La compagnie des tombes
Ce billet édifiant de Catherine Henri, professeure et écrivaine, a été publié sur l’excellent blog de Luc Cédelle, journaliste au Monde, consacré à l’éducation: Interro Ecrite
Avec son aimable aurorisation, nous reproduisons ce texte qui nous entraîne dans un dédale kafkaïen où se mêlent tragédie personnelle, réseau de solidarité, machine administrative, indifférence, mesquinerie… une histoire singulière dans laquelle se reflètent celles de centaines de milliers de personnes essayant de trouver leur chemin en Europe, en Suisse également où le sujet revient régulièrement dans l’actualité grâce au fond de commerce de l’UDC, réussissant à entraîner le reste de la droite dans une fatale course poursuite, à l’instar du radical-libéral argovien Phillip Müller qui demandait encore le 12 juin dernier que tous les apprentis sans papiers de notre pays soient renvoyés … Une histoire de la banalité singulière de ceux que l’on appelle Les Sans Papiers … Une histoire qui nous rappelle encore et encore que derrière le Papier, il y a un individu.

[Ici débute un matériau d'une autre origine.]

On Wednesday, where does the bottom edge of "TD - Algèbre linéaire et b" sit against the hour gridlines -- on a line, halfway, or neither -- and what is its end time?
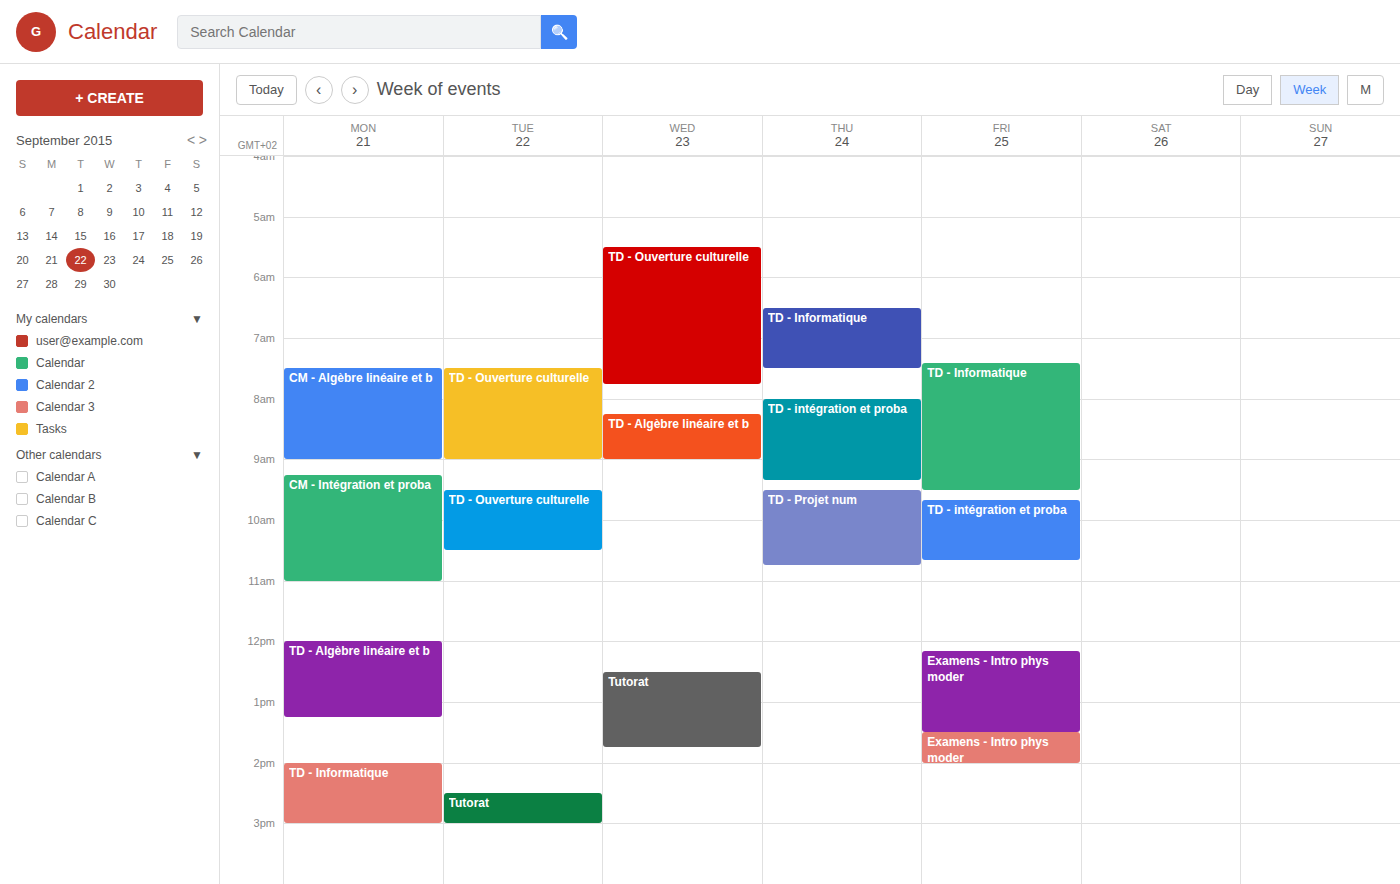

Alors n’oublions pas: personne n’est illégal. C’est une impossibilité ontologique.
Malik Berkati
La compagnie des tombes
La lecture de ce qui suit requiert un lecteur particulier : pas trop sensible (se souvenir de Balzac : « Toutes les horreurs que les romanciers croient inventer sont toujours au dessous de la vérité »), et absolument confiant dans l’honnêteté de son rédacteur : les faits, les dates, les propos rapportés sont rigoureusement exacts. Seuls les noms ont été modifiés car, comme tous les sans-papiers, ceux-là, celles-là, ont honte, ont peur, ne se déplacent que pour aller à l’école et refusent toute sortie, tout divertissement, ne vont pas en vacances.
J’entends : Une histoire de sans-papiers, encore !
A chaque jour son histoire, ses histoires, toujours déchirantes, toujours recommencées ; l’empathie, la compassion ne sont pas inépuisables. Ceux qui luttent pour les soutenir doivent faire appel à d’autres mobiles que ceux-là. On ne peut sans fin porter le pathétique de ces récits à peu près semblables.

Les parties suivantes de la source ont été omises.